Saved entries:

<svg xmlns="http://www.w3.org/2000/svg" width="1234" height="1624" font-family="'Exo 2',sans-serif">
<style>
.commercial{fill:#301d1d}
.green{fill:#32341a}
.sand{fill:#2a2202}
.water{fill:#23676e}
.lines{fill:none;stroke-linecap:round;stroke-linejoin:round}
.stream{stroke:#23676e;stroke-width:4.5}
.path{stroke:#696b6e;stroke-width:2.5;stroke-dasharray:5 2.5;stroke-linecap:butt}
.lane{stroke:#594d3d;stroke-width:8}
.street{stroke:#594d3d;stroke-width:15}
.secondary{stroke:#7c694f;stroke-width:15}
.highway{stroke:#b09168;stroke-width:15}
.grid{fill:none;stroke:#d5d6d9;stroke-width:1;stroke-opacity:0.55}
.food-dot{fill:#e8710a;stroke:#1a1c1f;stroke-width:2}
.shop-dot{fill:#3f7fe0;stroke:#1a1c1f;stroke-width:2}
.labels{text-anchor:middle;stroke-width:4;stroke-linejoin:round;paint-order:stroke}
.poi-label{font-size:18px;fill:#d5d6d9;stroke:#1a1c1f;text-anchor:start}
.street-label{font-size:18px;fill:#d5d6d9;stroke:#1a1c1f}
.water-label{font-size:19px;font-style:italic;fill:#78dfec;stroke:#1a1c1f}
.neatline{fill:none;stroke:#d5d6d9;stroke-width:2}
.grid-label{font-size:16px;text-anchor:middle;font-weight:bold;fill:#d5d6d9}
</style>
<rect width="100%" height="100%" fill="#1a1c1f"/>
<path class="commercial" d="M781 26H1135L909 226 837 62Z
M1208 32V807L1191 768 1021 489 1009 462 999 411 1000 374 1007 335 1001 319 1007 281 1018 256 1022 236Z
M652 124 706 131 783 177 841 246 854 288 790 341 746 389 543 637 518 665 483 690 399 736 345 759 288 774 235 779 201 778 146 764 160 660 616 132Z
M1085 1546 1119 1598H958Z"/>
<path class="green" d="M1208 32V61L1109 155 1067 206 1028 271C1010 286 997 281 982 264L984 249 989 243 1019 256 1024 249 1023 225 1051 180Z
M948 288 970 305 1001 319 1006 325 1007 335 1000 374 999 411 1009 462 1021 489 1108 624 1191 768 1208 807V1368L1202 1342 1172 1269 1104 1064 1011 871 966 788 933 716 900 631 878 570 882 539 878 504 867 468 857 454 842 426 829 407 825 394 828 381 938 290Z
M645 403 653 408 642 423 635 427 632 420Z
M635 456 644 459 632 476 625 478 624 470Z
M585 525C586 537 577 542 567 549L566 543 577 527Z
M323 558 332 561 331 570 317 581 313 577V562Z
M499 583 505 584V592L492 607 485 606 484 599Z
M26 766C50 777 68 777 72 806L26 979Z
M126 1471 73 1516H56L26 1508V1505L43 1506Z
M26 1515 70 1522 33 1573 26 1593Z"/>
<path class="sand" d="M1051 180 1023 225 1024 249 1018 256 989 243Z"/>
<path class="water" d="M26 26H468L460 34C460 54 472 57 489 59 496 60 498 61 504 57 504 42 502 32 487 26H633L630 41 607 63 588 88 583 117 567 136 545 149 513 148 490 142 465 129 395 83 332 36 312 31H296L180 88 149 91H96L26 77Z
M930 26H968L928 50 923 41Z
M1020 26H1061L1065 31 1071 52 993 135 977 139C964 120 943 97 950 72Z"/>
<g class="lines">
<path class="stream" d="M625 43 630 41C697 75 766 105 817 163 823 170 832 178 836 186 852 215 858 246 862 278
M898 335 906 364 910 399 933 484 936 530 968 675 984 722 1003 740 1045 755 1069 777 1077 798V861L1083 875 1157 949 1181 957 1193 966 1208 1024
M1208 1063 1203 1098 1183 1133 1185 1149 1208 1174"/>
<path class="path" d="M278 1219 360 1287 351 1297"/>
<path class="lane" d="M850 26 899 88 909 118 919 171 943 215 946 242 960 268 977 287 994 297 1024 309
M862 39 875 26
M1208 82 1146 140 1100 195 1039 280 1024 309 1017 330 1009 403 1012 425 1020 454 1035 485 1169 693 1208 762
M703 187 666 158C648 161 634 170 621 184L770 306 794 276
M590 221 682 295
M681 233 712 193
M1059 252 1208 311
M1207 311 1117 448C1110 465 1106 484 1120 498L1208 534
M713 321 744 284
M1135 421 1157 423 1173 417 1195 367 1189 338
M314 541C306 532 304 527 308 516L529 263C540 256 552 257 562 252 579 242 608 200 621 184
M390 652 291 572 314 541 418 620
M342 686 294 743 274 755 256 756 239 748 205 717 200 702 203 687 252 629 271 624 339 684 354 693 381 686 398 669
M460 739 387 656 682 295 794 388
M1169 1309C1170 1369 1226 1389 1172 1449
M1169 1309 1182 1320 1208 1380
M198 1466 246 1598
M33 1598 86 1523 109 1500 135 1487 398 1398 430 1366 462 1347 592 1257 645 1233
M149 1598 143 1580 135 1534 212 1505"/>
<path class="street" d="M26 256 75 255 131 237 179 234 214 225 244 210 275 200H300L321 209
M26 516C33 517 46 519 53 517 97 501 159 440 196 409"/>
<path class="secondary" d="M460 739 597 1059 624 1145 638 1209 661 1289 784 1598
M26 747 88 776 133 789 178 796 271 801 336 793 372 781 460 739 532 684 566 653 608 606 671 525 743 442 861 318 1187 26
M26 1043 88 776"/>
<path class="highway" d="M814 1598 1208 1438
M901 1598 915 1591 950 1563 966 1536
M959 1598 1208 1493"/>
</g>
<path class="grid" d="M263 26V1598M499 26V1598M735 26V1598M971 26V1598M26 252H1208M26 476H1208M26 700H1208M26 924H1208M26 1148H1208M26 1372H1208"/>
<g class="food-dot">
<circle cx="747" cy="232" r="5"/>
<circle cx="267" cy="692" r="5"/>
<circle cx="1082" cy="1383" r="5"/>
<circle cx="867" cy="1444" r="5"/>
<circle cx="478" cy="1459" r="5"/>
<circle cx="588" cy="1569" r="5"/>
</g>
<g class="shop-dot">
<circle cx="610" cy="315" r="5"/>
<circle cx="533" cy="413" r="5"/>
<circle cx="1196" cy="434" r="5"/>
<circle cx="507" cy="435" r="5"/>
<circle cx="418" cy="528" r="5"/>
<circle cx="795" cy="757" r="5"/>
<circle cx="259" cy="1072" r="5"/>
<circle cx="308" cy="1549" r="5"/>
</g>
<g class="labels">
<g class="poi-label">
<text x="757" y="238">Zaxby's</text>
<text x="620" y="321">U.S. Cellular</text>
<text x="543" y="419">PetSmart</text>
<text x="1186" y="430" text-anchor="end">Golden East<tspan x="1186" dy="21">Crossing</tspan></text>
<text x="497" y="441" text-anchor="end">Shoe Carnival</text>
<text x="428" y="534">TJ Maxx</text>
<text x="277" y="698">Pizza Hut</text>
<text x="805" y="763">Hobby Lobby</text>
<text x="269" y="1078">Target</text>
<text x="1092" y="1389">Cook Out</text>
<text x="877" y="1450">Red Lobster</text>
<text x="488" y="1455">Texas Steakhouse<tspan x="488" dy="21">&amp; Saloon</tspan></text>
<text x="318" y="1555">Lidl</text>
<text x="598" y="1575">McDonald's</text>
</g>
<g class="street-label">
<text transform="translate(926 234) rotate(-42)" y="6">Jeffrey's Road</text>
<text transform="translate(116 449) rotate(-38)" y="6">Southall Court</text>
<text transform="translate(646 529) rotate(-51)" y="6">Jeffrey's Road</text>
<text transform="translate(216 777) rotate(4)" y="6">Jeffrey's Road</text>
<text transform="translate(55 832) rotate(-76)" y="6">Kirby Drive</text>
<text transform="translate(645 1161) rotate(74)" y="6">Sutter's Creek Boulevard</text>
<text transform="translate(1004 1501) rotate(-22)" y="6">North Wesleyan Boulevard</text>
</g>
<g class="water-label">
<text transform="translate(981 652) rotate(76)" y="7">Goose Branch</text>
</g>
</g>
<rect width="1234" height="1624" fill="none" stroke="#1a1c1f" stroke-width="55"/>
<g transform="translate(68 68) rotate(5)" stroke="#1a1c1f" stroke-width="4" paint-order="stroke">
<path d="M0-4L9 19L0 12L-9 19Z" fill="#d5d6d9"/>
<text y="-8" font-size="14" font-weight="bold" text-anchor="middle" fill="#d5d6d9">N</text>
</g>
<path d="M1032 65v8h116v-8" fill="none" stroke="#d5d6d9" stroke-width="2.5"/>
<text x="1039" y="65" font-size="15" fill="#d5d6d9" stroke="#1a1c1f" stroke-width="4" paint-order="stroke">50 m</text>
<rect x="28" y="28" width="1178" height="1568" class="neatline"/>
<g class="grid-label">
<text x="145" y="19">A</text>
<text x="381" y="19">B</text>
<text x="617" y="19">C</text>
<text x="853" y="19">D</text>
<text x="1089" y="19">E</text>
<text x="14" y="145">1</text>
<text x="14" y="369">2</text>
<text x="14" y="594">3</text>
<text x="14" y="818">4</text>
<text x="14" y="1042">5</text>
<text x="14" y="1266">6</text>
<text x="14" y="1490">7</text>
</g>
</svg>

__Assignment__
Copy out, from the records above, every line that holds the string "lines".

__Response for this exercise__
.lines{fill:none;stroke-linecap:round;stroke-linejoin:round}
<g class="lines">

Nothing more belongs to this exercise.